The material enters the oceans dissolved in rain or by settling of dust particles. Understanding atmospheric sources of trace elements to the oceans is thus important to understanding both global chemical cycles and patterns of biological production. The team will look at trace metals like iron, which may appear in extremely low concentrations, but are essential to the growth of phytoplankton, the single-cell marine plants that serve as the base of the food web and produce approximately half the oxygen in the atmosphere. They will also look at other metals, like copper and cadmium, which are toxic and have a limiting influence on phytoplankton growth.
“Long-term atmospheric and ocean measurements are really hard to get at the same time in the same place, but that is what we are trying to do,” Ohnemus said.

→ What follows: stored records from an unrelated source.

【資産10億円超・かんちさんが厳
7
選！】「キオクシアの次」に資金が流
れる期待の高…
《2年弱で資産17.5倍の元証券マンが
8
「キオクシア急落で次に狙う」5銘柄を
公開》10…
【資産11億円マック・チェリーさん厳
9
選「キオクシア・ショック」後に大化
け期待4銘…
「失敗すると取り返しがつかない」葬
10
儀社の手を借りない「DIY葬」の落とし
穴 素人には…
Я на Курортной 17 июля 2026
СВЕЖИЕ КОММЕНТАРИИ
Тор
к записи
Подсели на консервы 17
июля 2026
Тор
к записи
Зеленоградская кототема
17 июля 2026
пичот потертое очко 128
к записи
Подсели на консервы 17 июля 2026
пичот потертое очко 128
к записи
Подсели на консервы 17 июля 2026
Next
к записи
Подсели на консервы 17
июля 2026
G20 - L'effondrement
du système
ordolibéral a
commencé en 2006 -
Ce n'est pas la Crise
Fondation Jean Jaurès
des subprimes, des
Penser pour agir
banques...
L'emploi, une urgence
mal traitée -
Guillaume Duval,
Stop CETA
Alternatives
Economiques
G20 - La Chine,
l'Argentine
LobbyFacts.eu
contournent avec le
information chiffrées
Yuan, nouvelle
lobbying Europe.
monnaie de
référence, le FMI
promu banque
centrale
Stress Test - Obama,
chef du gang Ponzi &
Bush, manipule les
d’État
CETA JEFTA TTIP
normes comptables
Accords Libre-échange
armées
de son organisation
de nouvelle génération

Beginning in early 2021, the team will begin collecting aerosol samples at the Makai Research Pier on the southeast or windward side of Oahu. They will also undertake the first of six cruises to collect water samples at a spot in the Pacific known as the Hawaii Ocean Time-Series Station Aloha. This is a six-mile wide section of ocean approximately 200 kilometers from Oahu where oceanographers from around the world study ocean conditions over long time spans.
A key goal of this project will be to obtain relatively frequent measurements over two full annual cycles. By taking weekly aerosol samples and water samples every few months, the researchers hope to be able to obtain a picture of how the atmosphere and the ocean change on a weekly, monthly or seasonal basis.
“It is important to point out that the dust transport over the North Pacific has a distinct seasonal cycle,” Buck said. “Dust concentrations are going to be different during the winter than they are in the summer.”
In the past there have been studies of aerosol dust concentrations in that region, but they were conducted at the top of the Mauna Loa volcano.
“That’s almost 12 thousand feet up, and not necessarily representative of what is being deposited in the ocean,” Buck said. “That is the leap we are trying to make here.”
The researchers chose Hawaii as the site for their field work for several reasons. Hawaii offers direct access to the remote, nutrient-limited open ocean. Hawaii also has strong seasonal fluctuations to its aerosol inputs, meaning there should be measurable changes over the two-year time series. The Hawaii Ocean Time Series has conducted regular research cruises to Station ALOHA since the mid-1980s, so there is already a historic collection of relevant data. From a practical standpoint, it also means the scientists will have regular access to those cruises to collect their ocean samples.
Although this project will not focus on marine plants, those plants are the reason the scientists want to answer questions about the marine chemistry.
“A very small amount of aerosol dust from a desert in China can provide enough nutrients to satisfy plant growth for weeks,” Ohnemus said. “So it can have a huge influence on which algae will grow where and how successful they are.”
Working with contractors from Florida International University, the research team will use a radioisotope of beryllium to measure the rate of atmospheric deposition. Beryllium-7 is created only in the upper atmosphere by the exposure of nitrogen and oxygen to cosmic rays, and has a half-life of 53 days. By measuring the concentration of beryllium-7 in samples, they will be able to estimate the deposition rate at which beryllium and other materials are being deposited on the surface.
The team will also contract with scientists at the University of Hawaii to collect aerosol samples on a more frequent basis than the Georgia-based researchers would be able to do themselves.
The project is funded by NSF Grant #1949660 totaling $1,074,114.